Last night I had a full mental breakdown. It was all because a dream. I get these dreams of the future where I see events that will happen, but I have no clue when they will happen, but I can immediately recognize the event that happened in my dream before it happens. This really fucks with my grip on reality. Sometimes I can't differ a dream from what's actually happening. This gets worse because my dreams are so lucid and visceral.
When I don't have these dreams of the future, I have dreams in which I completely control my own actions and can do whatever I like. I usually just go about what's currently happening in my dream, and don't do anything that would tell me that I am dreaming. The only reason I know I'm dreaming is because of my physical features. They never match what I actually look like.

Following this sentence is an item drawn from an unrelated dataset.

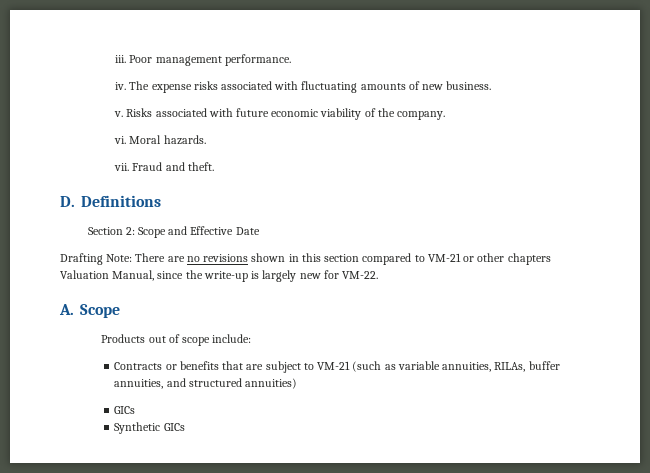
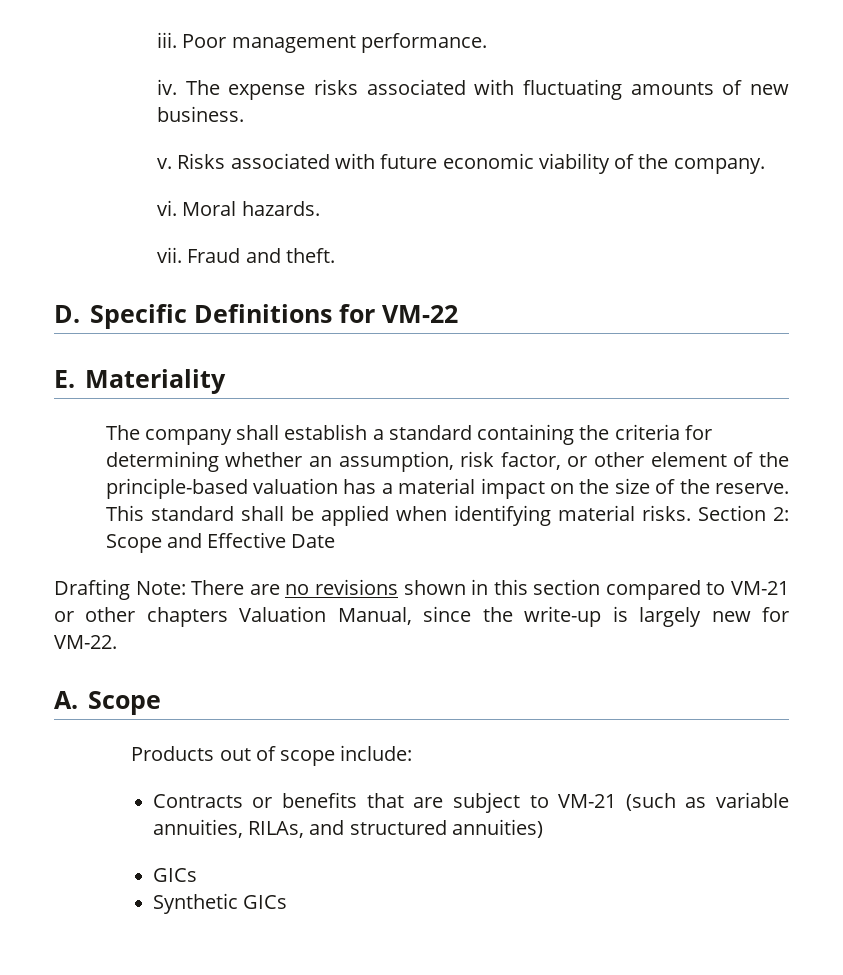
(75, 201) none -> [89,304,187,329] Specific
(161, 201) // -> [338,304,458,323] [54,369,226,394] [105,424,712,445] [105,451,789,472] [105,478,789,499] [105,505,691,526] for VM-22 // E. Materiality // The company shall establish a standard containing the criteria for determining whether an assumption, risk factor, or other element of the principle-based valuation has a material impact on the size of the reserve. This standard shall be applied when identifying material risks.
[528,361,560,370] [114,379,164,389] buffer annuities, -> (305, 829) none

So last night, an event that happened in a dream I had about 5 weeks ago happened. I was talking with @DarkMesa and playing No Man's Sky. While doing so, I immediately felt that something was wrong and began remembering the dream I had. This lead me to freaking out terribly. I began screaming and breathing heavily. After a few minutes of panic, I calmed down. I got off the game and stopped talking to Mesa.
I thought I was fine, but I couldn't have been more wrong. Adfrer completely turning off my PS4 I collapsed on the ground, began hyperventilating, became numb, and completely lost all sense of control. I couldn't tell if I was dreaming, if anything was real. I started crying and I had no clue what was going on.
Luckily for me, I found enough reason to call Mesa back and became reassured, after about 30mins, that I wasn't dreaming and that everything was real.
I plan on talking to my psychiatrist on Monday about the while thing to hopefully figure out a way to prevent it from happening again, or ways to combat it.